HOW TO COMPLETE THIS TASK ::
Return all of the data exactly as given.

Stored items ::
========================================
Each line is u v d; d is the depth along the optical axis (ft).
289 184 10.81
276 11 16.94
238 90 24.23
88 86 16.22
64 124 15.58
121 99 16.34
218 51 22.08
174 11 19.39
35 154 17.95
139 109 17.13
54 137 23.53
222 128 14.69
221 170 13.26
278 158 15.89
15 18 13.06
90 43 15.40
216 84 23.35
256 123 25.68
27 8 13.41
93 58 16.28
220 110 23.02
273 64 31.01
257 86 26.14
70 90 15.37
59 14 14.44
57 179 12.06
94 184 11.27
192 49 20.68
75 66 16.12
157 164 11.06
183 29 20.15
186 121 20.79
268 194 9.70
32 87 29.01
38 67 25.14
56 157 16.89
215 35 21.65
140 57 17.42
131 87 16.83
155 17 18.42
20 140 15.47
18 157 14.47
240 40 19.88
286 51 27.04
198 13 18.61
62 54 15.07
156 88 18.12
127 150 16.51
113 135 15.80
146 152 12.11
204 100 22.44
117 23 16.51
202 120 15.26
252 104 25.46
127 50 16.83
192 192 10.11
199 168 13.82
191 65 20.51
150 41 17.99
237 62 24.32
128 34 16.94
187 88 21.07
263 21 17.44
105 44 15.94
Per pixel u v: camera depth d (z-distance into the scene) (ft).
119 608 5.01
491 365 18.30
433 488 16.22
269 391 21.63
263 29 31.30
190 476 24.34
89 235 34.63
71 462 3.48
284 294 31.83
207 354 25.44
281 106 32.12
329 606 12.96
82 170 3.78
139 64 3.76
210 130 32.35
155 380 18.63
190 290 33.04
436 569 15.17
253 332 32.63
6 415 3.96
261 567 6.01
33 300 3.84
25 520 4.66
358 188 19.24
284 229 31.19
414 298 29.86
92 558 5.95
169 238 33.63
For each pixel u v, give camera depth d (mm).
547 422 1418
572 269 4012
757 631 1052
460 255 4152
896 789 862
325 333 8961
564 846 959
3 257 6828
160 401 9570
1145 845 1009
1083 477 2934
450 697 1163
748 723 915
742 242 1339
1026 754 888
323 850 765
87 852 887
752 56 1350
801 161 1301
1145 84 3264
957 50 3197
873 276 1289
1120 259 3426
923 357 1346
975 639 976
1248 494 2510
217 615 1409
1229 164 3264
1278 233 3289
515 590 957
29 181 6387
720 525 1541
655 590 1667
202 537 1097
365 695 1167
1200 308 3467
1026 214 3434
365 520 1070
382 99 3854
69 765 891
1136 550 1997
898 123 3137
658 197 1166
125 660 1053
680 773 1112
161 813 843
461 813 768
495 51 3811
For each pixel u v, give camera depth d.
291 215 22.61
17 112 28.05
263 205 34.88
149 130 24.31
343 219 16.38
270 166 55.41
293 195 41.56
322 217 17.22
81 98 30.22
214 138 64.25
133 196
========================================
RESULT OF THIS TASK ::
Each line is u v d; d is the depth along the optical axis (ft).
289 184 10.81
276 11 16.94
238 90 24.23
88 86 16.22
64 124 15.58
121 99 16.34
218 51 22.08
174 11 19.39
35 154 17.95
139 109 17.13
54 137 23.53
222 128 14.69
221 170 13.26
278 158 15.89
15 18 13.06
90 43 15.40
216 84 23.35
256 123 25.68
27 8 13.41
93 58 16.28
220 110 23.02
273 64 31.01
257 86 26.14
70 90 15.37
59 14 14.44
57 179 12.06
94 184 11.27
192 49 20.68
75 66 16.12
157 164 11.06
183 29 20.15
186 121 20.79
268 194 9.70
32 87 29.01
38 67 25.14
56 157 16.89
215 35 21.65
140 57 17.42
131 87 16.83
155 17 18.42
20 140 15.47
18 157 14.47
240 40 19.88
286 51 27.04
198 13 18.61
62 54 15.07
156 88 18.12
127 150 16.51
113 135 15.80
146 152 12.11
204 100 22.44
117 23 16.51
202 120 15.26
252 104 25.46
127 50 16.83
192 192 10.11
199 168 13.82
191 65 20.51
150 41 17.99
237 62 24.32
128 34 16.94
187 88 21.07
263 21 17.44
105 44 15.94
Per pixel u v: camera depth d (z-distance into the scene) (ft).
119 608 5.01
491 365 18.30
433 488 16.22
269 391 21.63
263 29 31.30
190 476 24.34
89 235 34.63
71 462 3.48
284 294 31.83
207 354 25.44
281 106 32.12
329 606 12.96
82 170 3.78
139 64 3.76
210 130 32.35
155 380 18.63
190 290 33.04
436 569 15.17
253 332 32.63
6 415 3.96
261 567 6.01
33 300 3.84
25 520 4.66
358 188 19.24
284 229 31.19
414 298 29.86
92 558 5.95
169 238 33.63
For each pixel u v, give camera depth d (mm).
547 422 1418
572 269 4012
757 631 1052
460 255 4152
896 789 862
325 333 8961
564 846 959
3 257 6828
160 401 9570
1145 845 1009
1083 477 2934
450 697 1163
748 723 915
742 242 1339
1026 754 888
323 850 765
87 852 887
752 56 1350
801 161 1301
1145 84 3264
957 50 3197
873 276 1289
1120 259 3426
923 357 1346
975 639 976
1248 494 2510
217 615 1409
1229 164 3264
1278 233 3289
515 590 957
29 181 6387
720 525 1541
655 590 1667
202 537 1097
365 695 1167
1200 308 3467
1026 214 3434
365 520 1070
382 99 3854
69 765 891
1136 550 1997
898 123 3137
658 197 1166
125 660 1053
680 773 1112
161 813 843
461 813 768
495 51 3811
For each pixel u v, give camera depth d.
291 215 22.61
17 112 28.05
263 205 34.88
149 130 24.31
343 219 16.38
270 166 55.41
293 195 41.56
322 217 17.22
81 98 30.22
214 138 64.25
133 196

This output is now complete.